O regresso a Portugal dos nossos narcotraficantes favoritos é sempre apetecido e, a prová-lo, tivemos num RCA Club, em Lisboa, cheio quase por completo (se é que não esta mesmo esgotado) para ver os BRUJERIA, projecto sui generis da música extrema que veio de Los Angeles para uma digressão ibérica que contemplou apenas esta data em Portugal. A banda surgiu acompanhada por duas propostas nacionais que conseguem rivalizar em intensidade e qualidade — os HOLOCAUSTO CANIBAL e os BESTA –, ainda que em domínios diferentes da “castanhada”. Estes últimos dispensam apresentações, mas alguém ali presente não os conhecia, não poderia ter tido melhor apresentação. Assim que Paulo Rui nos deu as boas-vindas “ao ritual da BESTA“, percebeu-se logo que íamos estar expostos a uma descarga de grind devastador (ainda mais desde a entrada de Ricardo Matias) e impróprio para cardíacos com a sucessão imparável de micro descargas capazes de deitar abaixo um quarteirão. A sala, apesar de bem composta, ainda estava a encher por essa altura, e o público, apesar de estar longe de se mostrar indiferente à violência sónica debitada no palco, manteve alguma distância. Ou estavam a guardar-se para os senhores da noite ou então era timidez mesmo. Indiferente a isso, a banda de Rick Chain e Paulo Lafaia não abrandou nem deu muito espaço para respirar, o que só fez com que todo o impacto fosse ainda maior.

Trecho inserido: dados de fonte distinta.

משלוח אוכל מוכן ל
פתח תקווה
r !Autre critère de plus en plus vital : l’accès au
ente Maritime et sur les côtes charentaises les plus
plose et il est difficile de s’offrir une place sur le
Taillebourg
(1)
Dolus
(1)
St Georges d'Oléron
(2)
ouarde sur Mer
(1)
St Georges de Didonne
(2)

Os HOLOCAUSTO CANIBAL também estão longe de ser desconhecidos, ainda para mais no ano em que celebram a sempre histórica marca de um quarto de século de carreira. Tendo sido a primeira banda nacional do género a ter um impacto duradouro além fronteiras, traçaram caminhos que continuam a rasgar, com muito sangue, suor e, claro, a dose certa de tripas, com «Crueza Ferina», um dos grandes lançamentos do estilo neste ano que está agora a findar, ainda fresco na memória de quem os segue. Foi precisamente pelo último álbum de originais que o rolo compressor de gore/grind começou a actuação, com «Êxodo Mortuoso» e «Epicédio Madrigaz» a encontrarem um público ainda algo tímido. Felizmente, a plateia não manteve essa postura durante muito tempo, com o pit a ficar bastante animado com o decorrer do concerto. Nada mais justo, verdade seja dita. Afinal, como não reagir efusivamente a clássicos como «Empalamento»?

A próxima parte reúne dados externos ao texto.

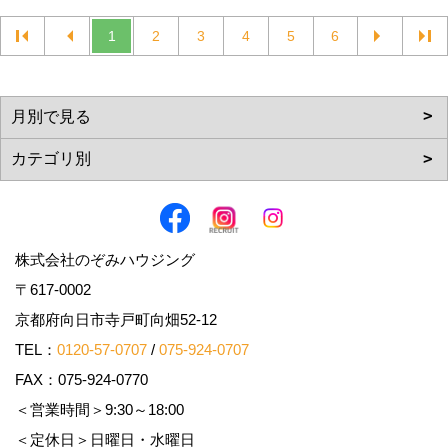
1
2
3
4
5
6
株式会社のぞみハウジング
〒617-0002
京都府向日市寺戸町向畑52-12
TEL：
0120-57-0707
/
075-924-0707
FAX：075-924-0770
＜営業時間＞9:30～18:00
＜定休日＞日曜日・水曜日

Os BRUJERIA até poderiam ser, a nível de violência sónica, aqueles que ficavam em terceiro lugar do pódio da noite, mas assim que entraram em palco a excitação sentia-se no ar e foi logo ao rubro com a intro de «Raza Odiada (Pito Wilson)». Uma espécie de “all hell breaks loose“, mas em castelhano. Já sabemos que estes narcotraficantes vão rodando os soldados, mas o trio de ataque vocal não deixou ser o instigador para muito do reboliço no pit, até com algumas subidas ao palco por parte de fãs que pareciam esquecer-se de que o público não estava ali para os ver — algo que Pinche Peach fazia questão de lembrar, mostrando-lhes o caminho de volta para a plateia. Apesar do imaginário do conceito da banda ser tudo menos divertido, a boa disposição foi uma constante, seja na apresentação dos temas — principalmente quando Peach anuncia «La Ley De Plomo», quando a mesma já tinha sido tocada anteriormente, o que fez com El Sangrón corrigisse para «Division De Morte», a rir. Curiosamente, e apesar do álbum mais recente ser de 2016, apenas interpretaram um tema desse lançamento, sendo que o grosso do alinhamento foi mesmo retirado dos álbuns intermédios, ficando para o final o tema-título do muito celebrado álbum de estreia, «Matando Güeros». Com a sala a transbordar de energia e calor — a contrastar com o frio e chuva que se faziam sentir no exterior — a noite acabou com a já mítica rendição da «Macarena», apropriadamente baptizada «Marijuana». Os BRUJERIA são um fenómeno da música extrema e continuam a mostrar que, mais que lançar álbuns novos ou estarem preocupados em ser ou não relevantes, só têm mesmo de aparecer. E quando aparecem, as salas enchem e a festa faz-se.